= WORK REQUIRED =
The listing must be reproduced in full, exactly as it stands.

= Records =
= = = =

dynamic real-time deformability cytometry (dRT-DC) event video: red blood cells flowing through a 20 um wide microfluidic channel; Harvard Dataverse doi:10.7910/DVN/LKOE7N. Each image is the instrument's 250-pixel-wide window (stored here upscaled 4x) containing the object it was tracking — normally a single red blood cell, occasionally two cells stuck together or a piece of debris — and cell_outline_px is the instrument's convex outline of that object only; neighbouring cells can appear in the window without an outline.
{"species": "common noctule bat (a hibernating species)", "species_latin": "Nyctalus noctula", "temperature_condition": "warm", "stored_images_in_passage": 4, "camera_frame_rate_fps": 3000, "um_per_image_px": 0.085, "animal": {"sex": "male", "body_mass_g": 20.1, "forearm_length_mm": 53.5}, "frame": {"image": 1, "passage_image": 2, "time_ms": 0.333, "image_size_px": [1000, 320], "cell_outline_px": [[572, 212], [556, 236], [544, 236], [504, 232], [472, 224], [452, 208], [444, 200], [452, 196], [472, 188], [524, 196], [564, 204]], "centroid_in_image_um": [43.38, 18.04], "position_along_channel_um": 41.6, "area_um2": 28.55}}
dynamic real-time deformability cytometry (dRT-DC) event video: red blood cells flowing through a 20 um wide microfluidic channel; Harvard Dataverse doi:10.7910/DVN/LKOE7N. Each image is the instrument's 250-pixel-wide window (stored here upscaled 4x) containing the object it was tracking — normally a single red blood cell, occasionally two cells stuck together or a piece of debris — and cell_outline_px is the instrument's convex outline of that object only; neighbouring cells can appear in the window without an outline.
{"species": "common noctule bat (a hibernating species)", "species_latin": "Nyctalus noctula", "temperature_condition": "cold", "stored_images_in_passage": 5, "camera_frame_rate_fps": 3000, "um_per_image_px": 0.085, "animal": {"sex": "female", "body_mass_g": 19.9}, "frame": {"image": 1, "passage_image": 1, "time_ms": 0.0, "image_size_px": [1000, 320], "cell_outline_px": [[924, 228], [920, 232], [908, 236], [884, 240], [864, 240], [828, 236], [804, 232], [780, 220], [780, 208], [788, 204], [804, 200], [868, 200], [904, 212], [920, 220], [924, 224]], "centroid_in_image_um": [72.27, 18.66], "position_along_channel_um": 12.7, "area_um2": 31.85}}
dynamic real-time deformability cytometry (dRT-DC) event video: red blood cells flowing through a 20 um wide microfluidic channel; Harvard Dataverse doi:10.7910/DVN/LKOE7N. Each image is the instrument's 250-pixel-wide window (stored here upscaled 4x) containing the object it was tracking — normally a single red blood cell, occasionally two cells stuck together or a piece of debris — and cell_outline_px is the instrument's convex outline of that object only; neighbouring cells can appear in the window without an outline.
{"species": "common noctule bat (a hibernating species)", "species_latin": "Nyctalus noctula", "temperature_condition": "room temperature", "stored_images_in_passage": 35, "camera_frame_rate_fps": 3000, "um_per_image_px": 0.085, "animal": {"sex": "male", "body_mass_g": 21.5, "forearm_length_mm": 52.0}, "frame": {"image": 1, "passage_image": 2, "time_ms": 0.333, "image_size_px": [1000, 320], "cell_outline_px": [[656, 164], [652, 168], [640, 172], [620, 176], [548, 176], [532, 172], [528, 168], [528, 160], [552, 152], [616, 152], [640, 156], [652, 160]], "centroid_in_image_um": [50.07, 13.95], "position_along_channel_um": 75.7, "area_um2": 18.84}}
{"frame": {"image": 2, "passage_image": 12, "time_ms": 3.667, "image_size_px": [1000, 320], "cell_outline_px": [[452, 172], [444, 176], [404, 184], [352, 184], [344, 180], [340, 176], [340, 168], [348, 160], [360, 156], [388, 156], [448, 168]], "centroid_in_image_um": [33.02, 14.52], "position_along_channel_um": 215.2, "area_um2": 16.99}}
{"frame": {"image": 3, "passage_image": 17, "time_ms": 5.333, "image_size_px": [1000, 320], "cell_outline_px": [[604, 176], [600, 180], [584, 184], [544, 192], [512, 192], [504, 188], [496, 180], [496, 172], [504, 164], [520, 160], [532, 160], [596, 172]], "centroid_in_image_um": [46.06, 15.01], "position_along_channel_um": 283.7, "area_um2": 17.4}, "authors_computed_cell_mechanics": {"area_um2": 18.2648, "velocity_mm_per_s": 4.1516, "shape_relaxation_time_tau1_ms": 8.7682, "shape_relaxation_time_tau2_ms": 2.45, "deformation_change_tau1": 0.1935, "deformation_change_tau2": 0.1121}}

= = = =

= ANSWER BELOW =
dynamic real-time deformability cytometry (dRT-DC) event video: red blood cells flowing through a 20 um wide microfluidic channel; Harvard Dataverse doi:10.7910/DVN/LKOE7N. Each image is the instrument's 250-pixel-wide window (stored here upscaled 4x) containing the object it was tracking — normally a single red blood cell, occasionally two cells stuck together or a piece of debris — and cell_outline_px is the instrument's convex outline of that object only; neighbouring cells can appear in the window without an outline.
{"species": "common noctule bat (a hibernating species)", "species_latin": "Nyctalus noctula", "temperature_condition": "warm", "stored_images_in_passage": 4, "camera_frame_rate_fps": 3000, "um_per_image_px": 0.085, "animal": {"sex": "male", "body_mass_g": 20.1, "forearm_length_mm": 53.5}, "frame": {"image": 1, "passage_image": 2, "time_ms": 0.333, "image_size_px": [1000, 320], "cell_outline_px": [[572, 212], [556, 236], [544, 236], [504, 232], [472, 224], [452, 208], [444, 200], [452, 196], [472, 188], [524, 196], [564, 204]], "centroid_in_image_um": [43.38, 18.04], "position_along_channel_um": 41.6, "area_um2": 28.55}}
dynamic real-time deformability cytometry (dRT-DC) event video: red blood cells flowing through a 20 um wide microfluidic channel; Harvard Dataverse doi:10.7910/DVN/LKOE7N. Each image is the instrument's 250-pixel-wide window (stored here upscaled 4x) containing the object it was tracking — normally a single red blood cell, occasionally two cells stuck together or a piece of debris — and cell_outline_px is the instrument's convex outline of that object only; neighbouring cells can appear in the window without an outline.
{"species": "common noctule bat (a hibernating species)", "species_latin": "Nyctalus noctula", "temperature_condition": "cold", "stored_images_in_passage": 5, "camera_frame_rate_fps": 3000, "um_per_image_px": 0.085, "animal": {"sex": "female", "body_mass_g": 19.9}, "frame": {"image": 1, "passage_image": 1, "time_ms": 0.0, "image_size_px": [1000, 320], "cell_outline_px": [[924, 228], [920, 232], [908, 236], [884, 240], [864, 240], [828, 236], [804, 232], [780, 220], [780, 208], [788, 204], [804, 200], [868, 200], [904, 212], [920, 220], [924, 224]], "centroid_in_image_um": [72.27, 18.66], "position_along_channel_um": 12.7, "area_um2": 31.85}}
dynamic real-time deformability cytometry (dRT-DC) event video: red blood cells flowing through a 20 um wide microfluidic channel; Harvard Dataverse doi:10.7910/DVN/LKOE7N. Each image is the instrument's 250-pixel-wide window (stored here upscaled 4x) containing the object it was tracking — normally a single red blood cell, occasionally two cells stuck together or a piece of debris — and cell_outline_px is the instrument's convex outline of that object only; neighbouring cells can appear in the window without an outline.
{"species": "common noctule bat (a hibernating species)", "species_latin": "Nyctalus noctula", "temperature_condition": "room temperature", "stored_images_in_passage": 35, "camera_frame_rate_fps": 3000, "um_per_image_px": 0.085, "animal": {"sex": "male", "body_mass_g": 21.5, "forearm_length_mm": 52.0}, "frame": {"image": 1, "passage_image": 2, "time_ms": 0.333, "image_size_px": [1000, 320], "cell_outline_px": [[656, 164], [652, 168], [640, 172], [620, 176], [548, 176], [532, 172], [528, 168], [528, 160], [552, 152], [616, 152], [640, 156], [652, 160]], "centroid_in_image_um": [50.07, 13.95], "position_along_channel_um": 75.7, "area_um2": 18.84}}
{"frame": {"image": 2, "passage_image": 12, "time_ms": 3.667, "image_size_px": [1000, 320], "cell_outline_px": [[452, 172], [444, 176], [404, 184], [352, 184], [344, 180], [340, 176], [340, 168], [348, 160], [360, 156], [388, 156], [448, 168]], "centroid_in_image_um": [33.02, 14.52], "position_along_channel_um": 215.2, "area_um2": 16.99}}
{"frame": {"image": 3, "passage_image": 17, "time_ms": 5.333, "image_size_px": [1000, 320], "cell_outline_px": [[604, 176], [600, 180], [584, 184], [544, 192], [512, 192], [504, 188], [496, 180], [496, 172], [504, 164], [520, 160], [532, 160], [596, 172]], "centroid_in_image_um": [46.06, 15.01], "position_along_channel_um": 283.7, "area_um2": 17.4}, "authors_computed_cell_mechanics": {"area_um2": 18.2648, "velocity_mm_per_s": 4.1516, "shape_relaxation_time_tau1_ms": 8.7682, "shape_relaxation_time_tau2_ms": 2.45, "deformation_change_tau1": 0.1935, "deformation_change_tau2": 0.1121}}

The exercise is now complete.